As we add new scents or flavors to any line going forward, soap, electrolytes, anything else, the same standard applies before launch, not as an afterthought added once someone asks. A new lemongrass-soap variant, or a new electrolyte flavor, doesn't inherit a pass from whatever scent or flavor came before it. It starts from zero, the same as everything already on the shelf did.

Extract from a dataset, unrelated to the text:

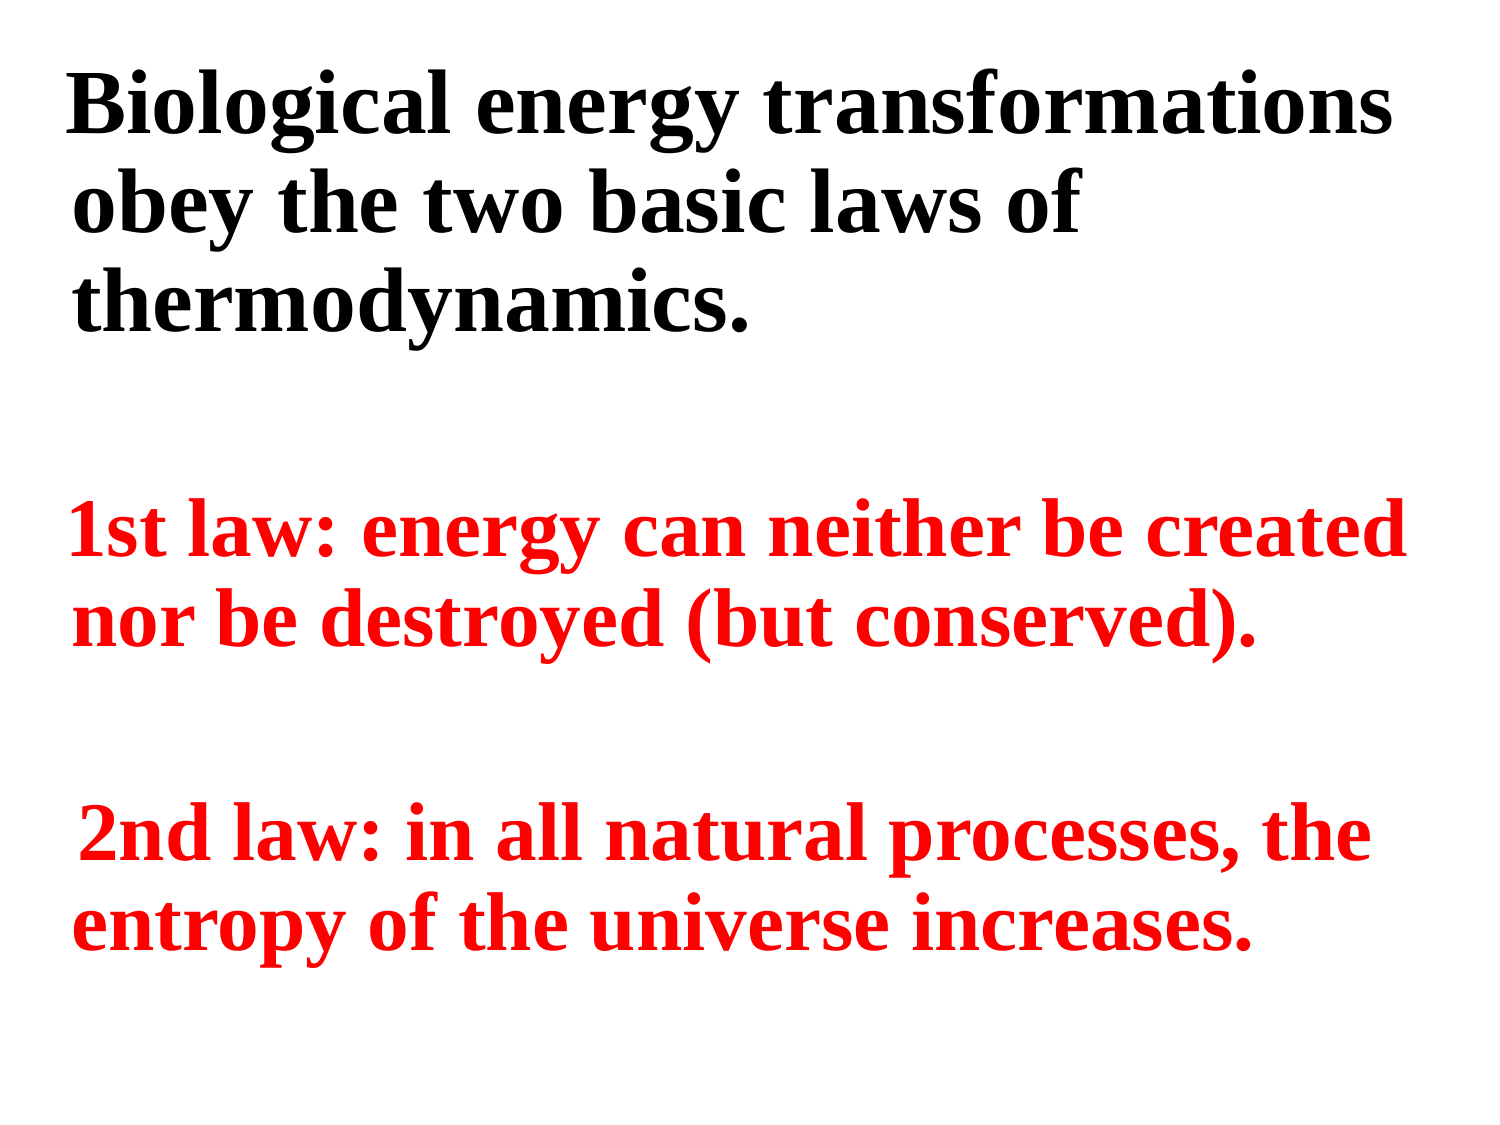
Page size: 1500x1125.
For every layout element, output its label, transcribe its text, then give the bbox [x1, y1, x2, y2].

Most shortcuts in this industry look reasonable from a distance. "We tested the formula" sounds complete until you ask which formula, which batch, which flavor, and realize the answer is usually "one of them, a while ago." We'd rather the answer always be "this exact one, recently, on its own," even when that's the slower and more expensive way to run a company.

Why this matters more than it sounds like it should

A cocoa-flavored product carrying a different heavy metal profile than a vanilla one isn't a flaw specific to any single brand. It's a basic fact about how that ingredient interacts with soil, true industry-wide, whether a company chooses to test for it or not. The actual choice a brand makes isn't whether the difference exists, it's whether they're willing to go looking for it.

We'd rather know, batch by batch and flavor by flavor, than assume. That's a slower, costlier way to run a supplement company, and it's also the only version of "tested" that means anything once you understand what a single shared result is actually capable of telling you, and what it isn't.

If there's one thing worth taking away from this beyond our own specific numbers, it's a question worth asking of anything you buy, from us or from anyone else: when a brand says a product is tested, ask which specific version of it actually got tested, how recently, and against what standard. Most of the time, that question has a clear, satisfying answer. Sometimes it doesn't, and the silence that follows is usually more informative than anything printed on the label.

That's really the whole post, stretched out: a label is a promise, and a Certificate of Analysis is the only thing that actually backs that promise up, flavor by flavor, batch by batch, ingredient by ingredient. We'd rather keep producing the second thing than get comfortable resting on the first.